LAMBDA currently focuses on using machine-learning and data analysis methods to solve issues in fundamental sciences such as particle physics and astrophysics. The Laboratory’s main developmental direction is to work with leading scientists from these fields to search for answers to the universe’s mysteries. Specifically, the Laboratory cooperates with the European Organization for Nuclear Research (CERN), researching the events of the Large Hadron Collider and raising the efficiency of data analysis.
Our research focuses on developing breakthrough numerical techniques for solving a broad range of high-dimensional problems. The key ingredient is the effective decomposition of multidimensional arrays (tensors). Applications include: Solution of multidimensional integral and differential equations on fine grids (multiscale problems) Ab initio computations in quantum chemistry Solution of multiparametric problems Data mining and compression.

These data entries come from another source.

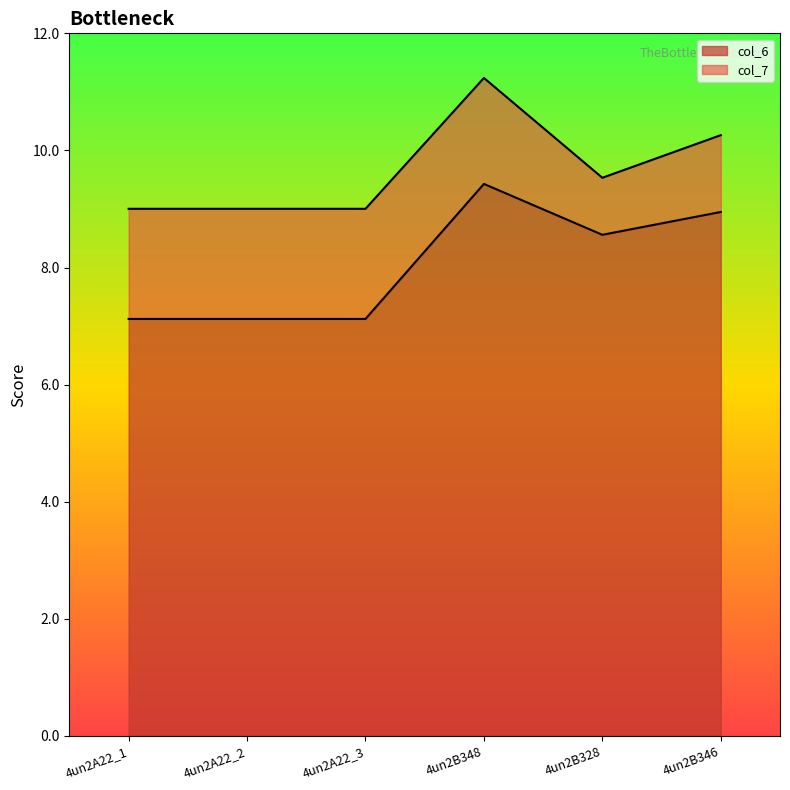

What is the value of the col_6 point at the 3rd from the left?

7.1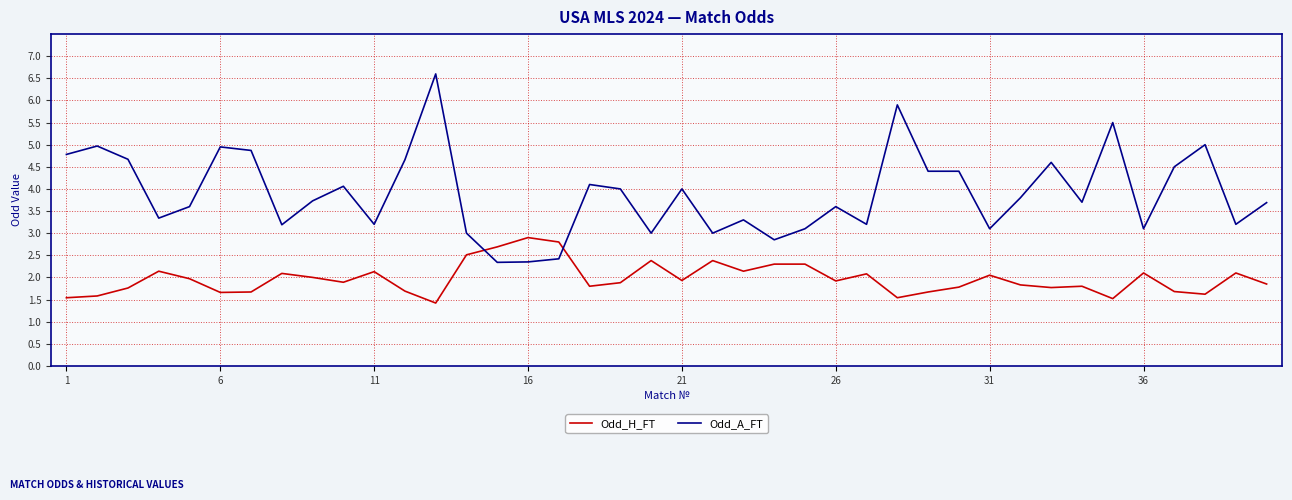

Which series ends up on top after the final intersection of Odd_H_FT and Odd_A_FT?

Odd_A_FT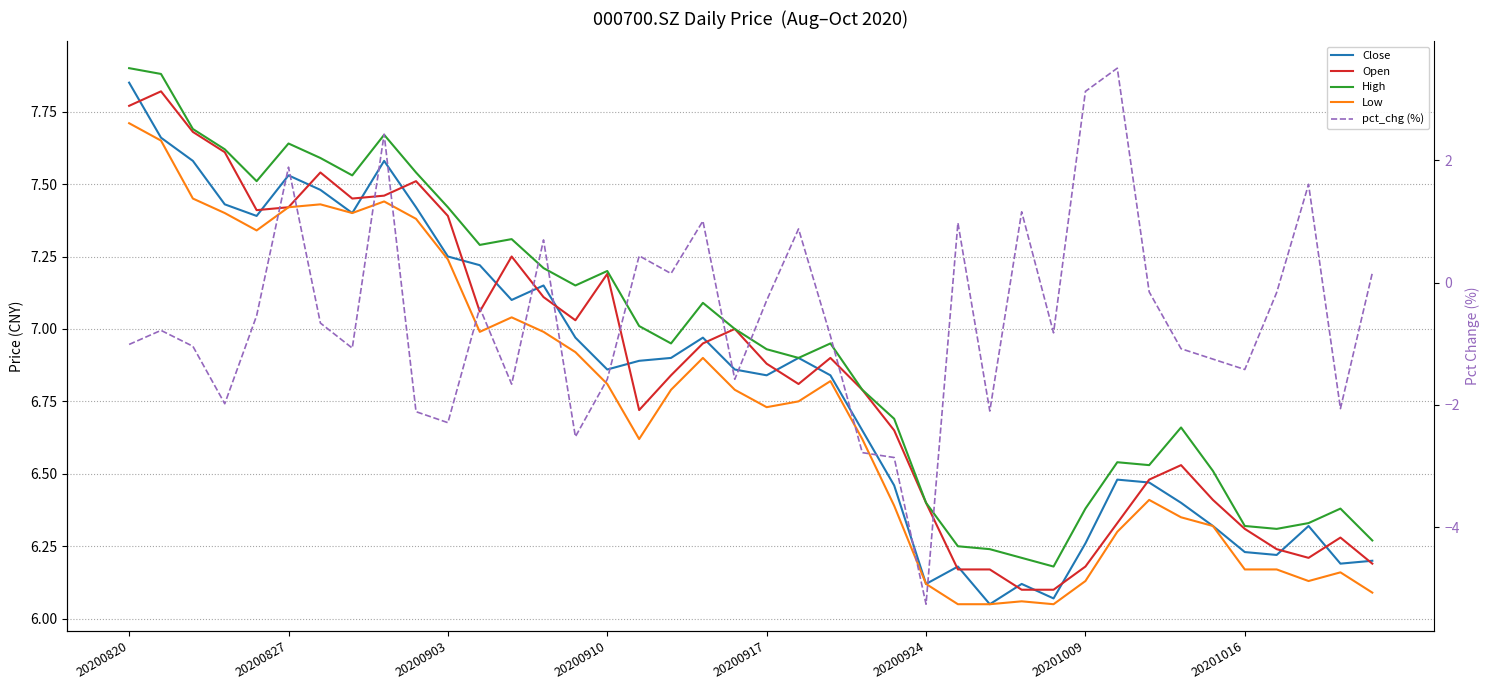

True or false: High and pct_chg (%) cross at least once.

False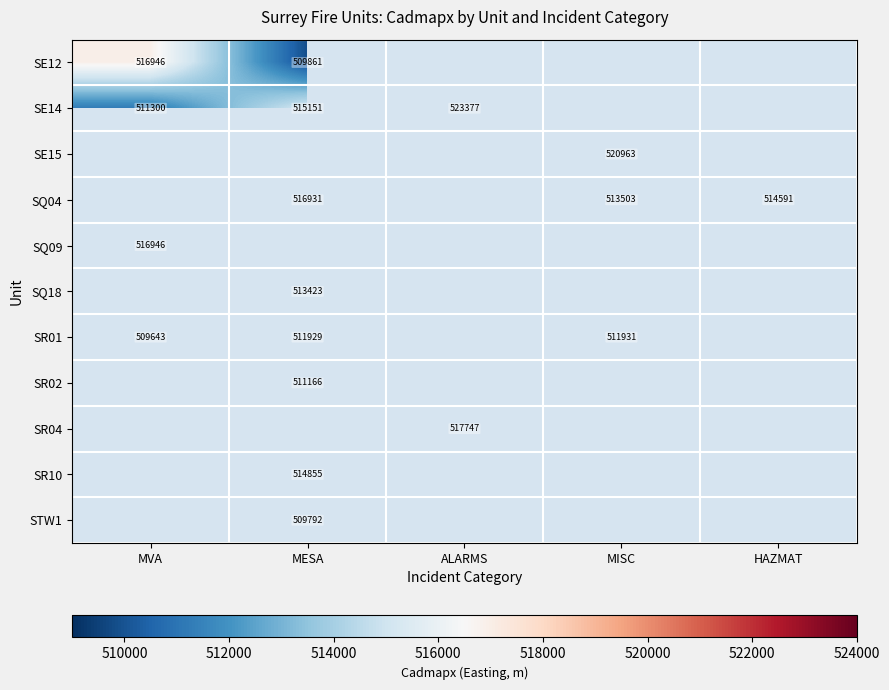

The value of SQ04 at MESA is 230924. True or false?

False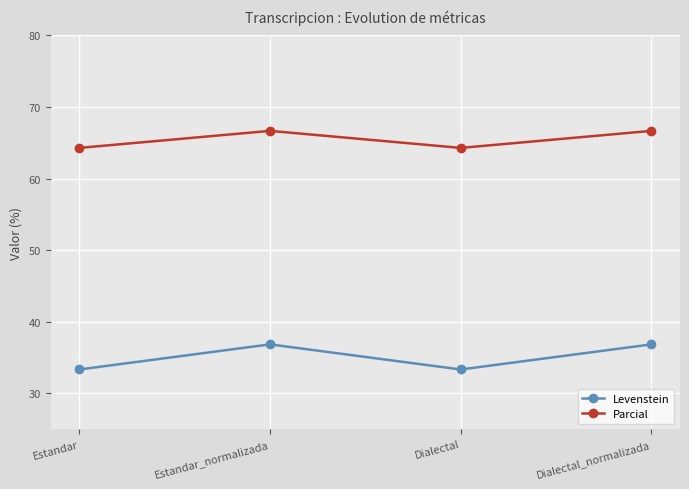

Is it true that Parcial equals 66.7 at Dialectal_normalizada?

True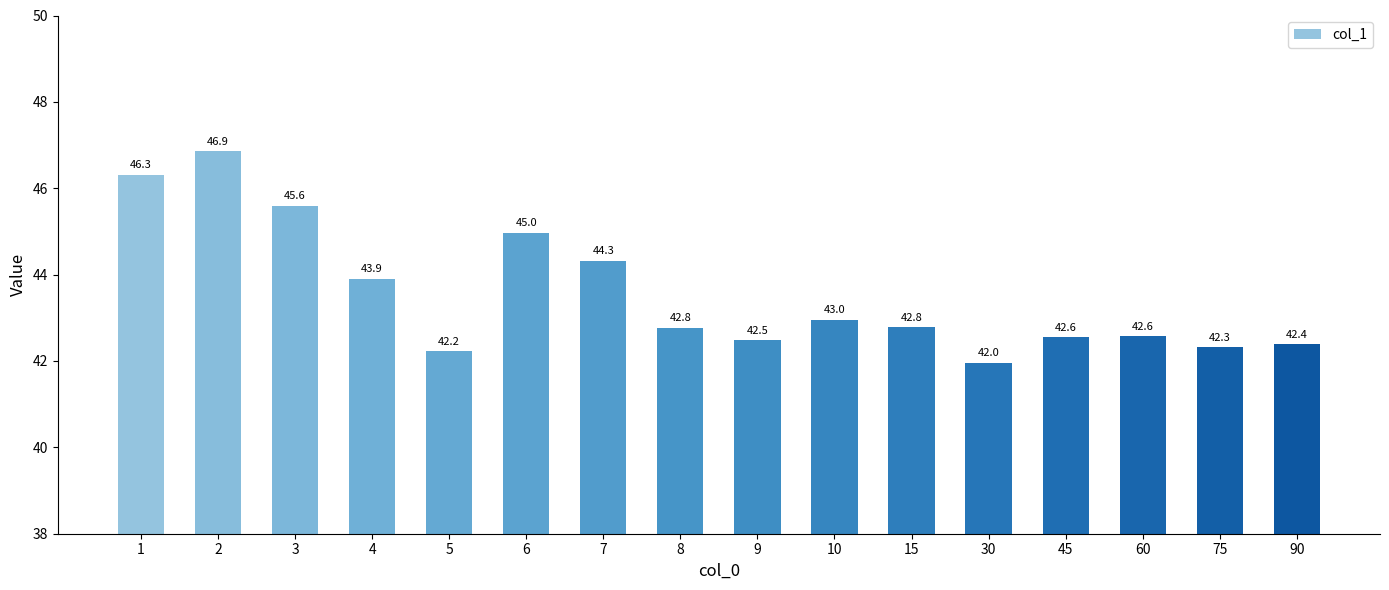

Are the bars horizontal?

No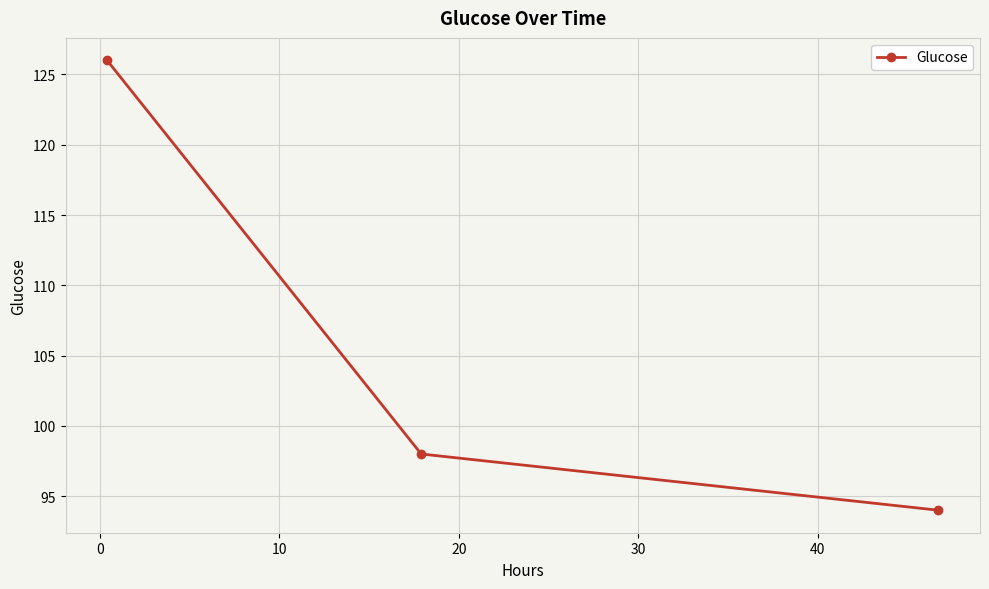

What is the value of the 1st point from the left?

126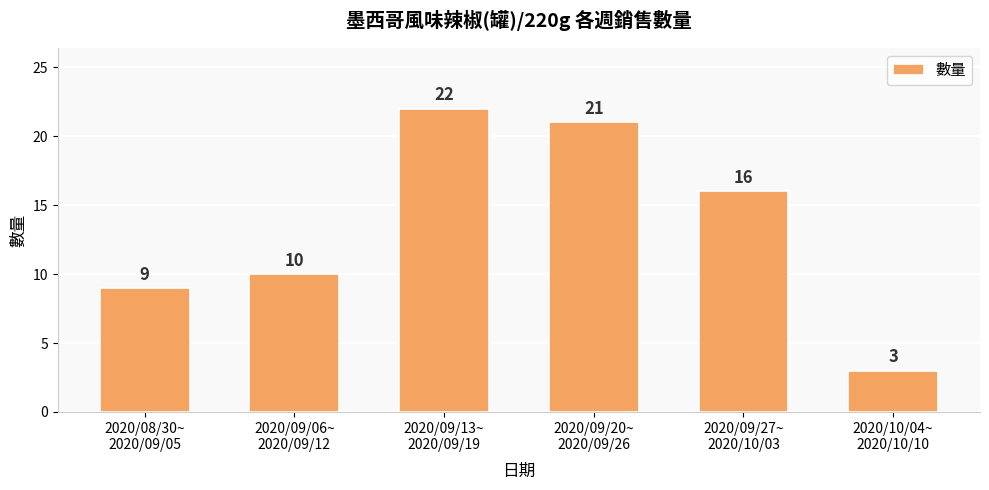

What is the change in value from 2020/09/06~
2020/09/12 to 2020/09/27~
2020/10/03?

+6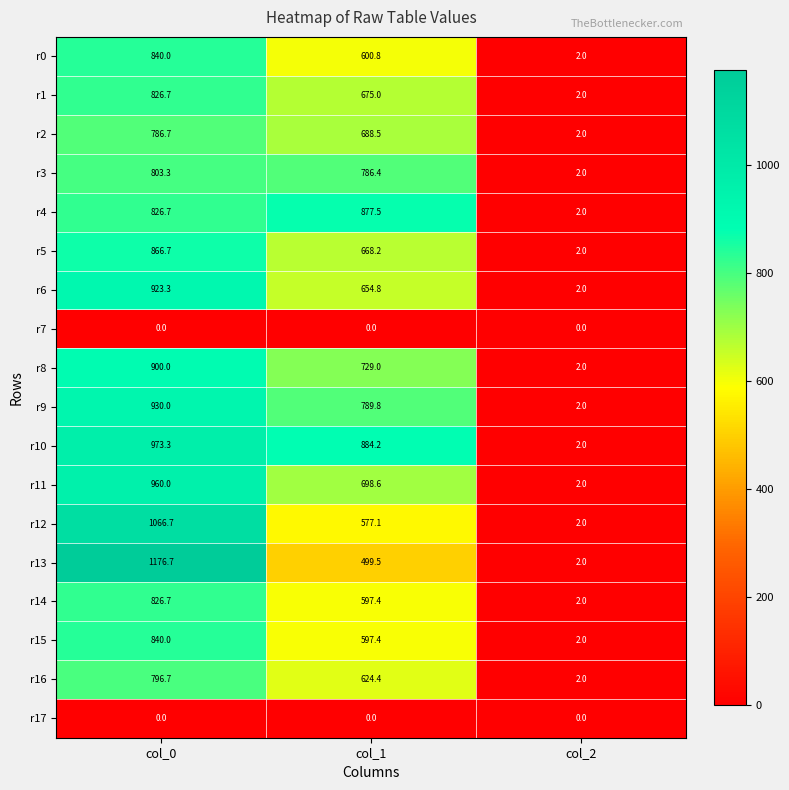

Between col_0 and col_1, which series saw the biggest shift?

r13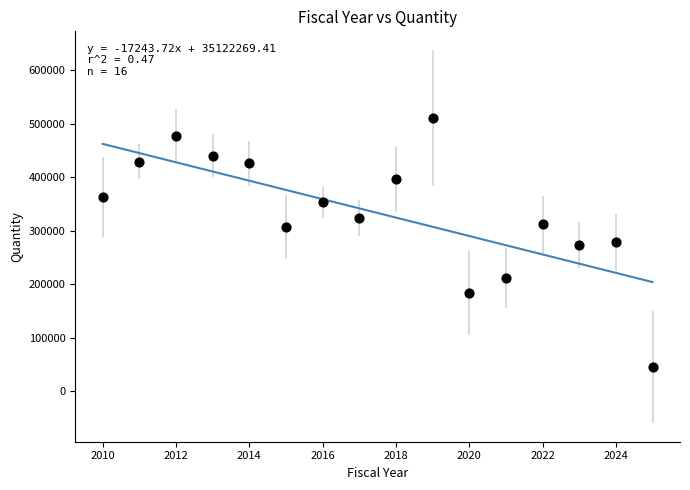

What is the range of Y values (max minus min)?

466100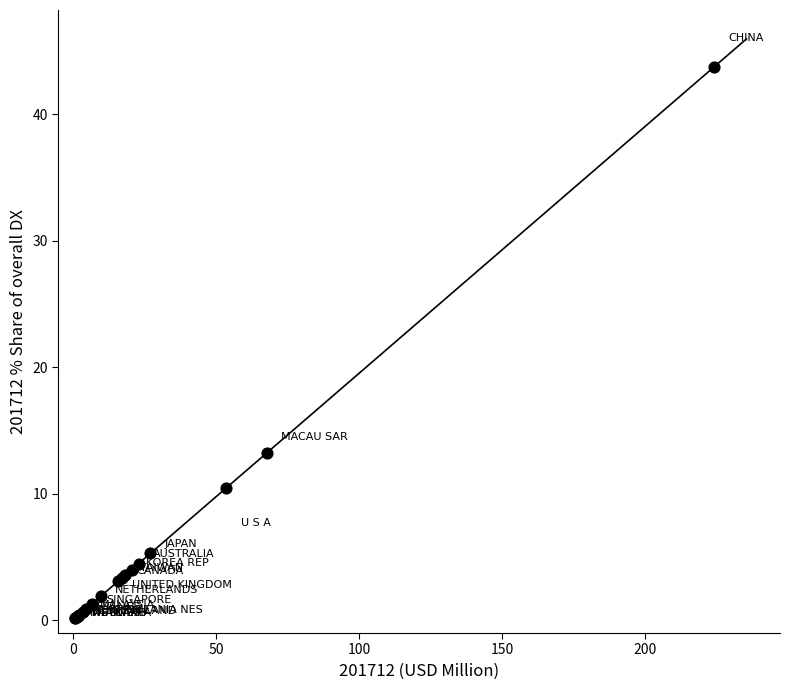

What Y value in the scatter plot is closest to 21?

13.2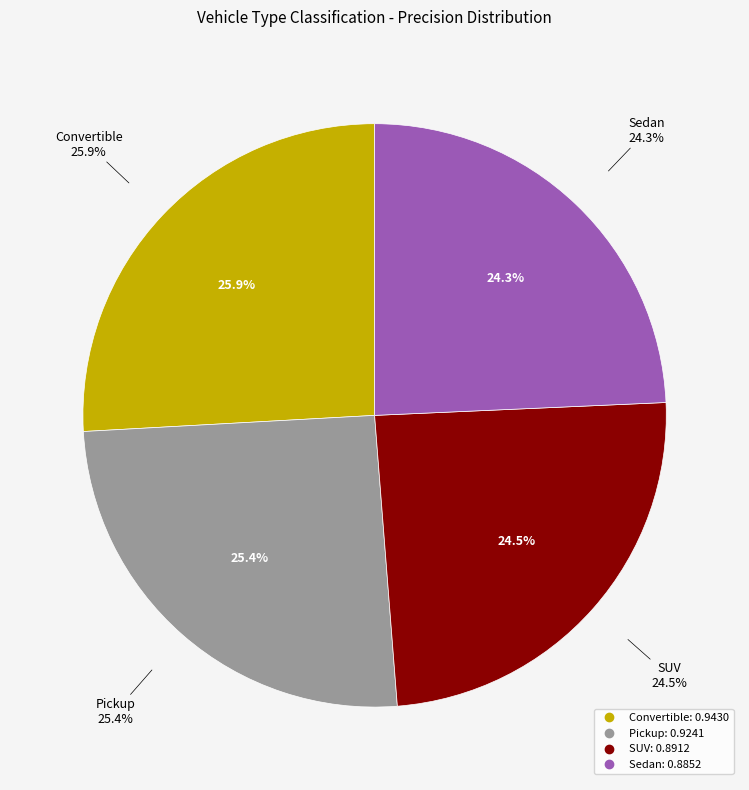

To the nearest percent, what percentage of the pie is Sedan?

24%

Our research is about designing computer systems that can extract, organize, and quantify information contained in images of various types and origin. For this purpose, we develop new machine learning techniques (deep learning in particular) and optimization techniques that are robust and flexible enough to handle and to adapt to the diversity of image data in the modern world.
ADASE is a group of research enthusiasts pushing the state of the art at the intersection of kernel methods, prediction methods for 3D data, deep learning, online data, and machine learning. Our research mission is to construct data-driven (surrogate) models capable of predicting behavior, performing model-based control and recommend future actions, optimizing design and performance and detecting anomalies and predict failures. Aside from traditional convex and non-convex optimization techniques, we see great potential in modern artificial intelligence, mainly deep learning, in order to achieve these goals.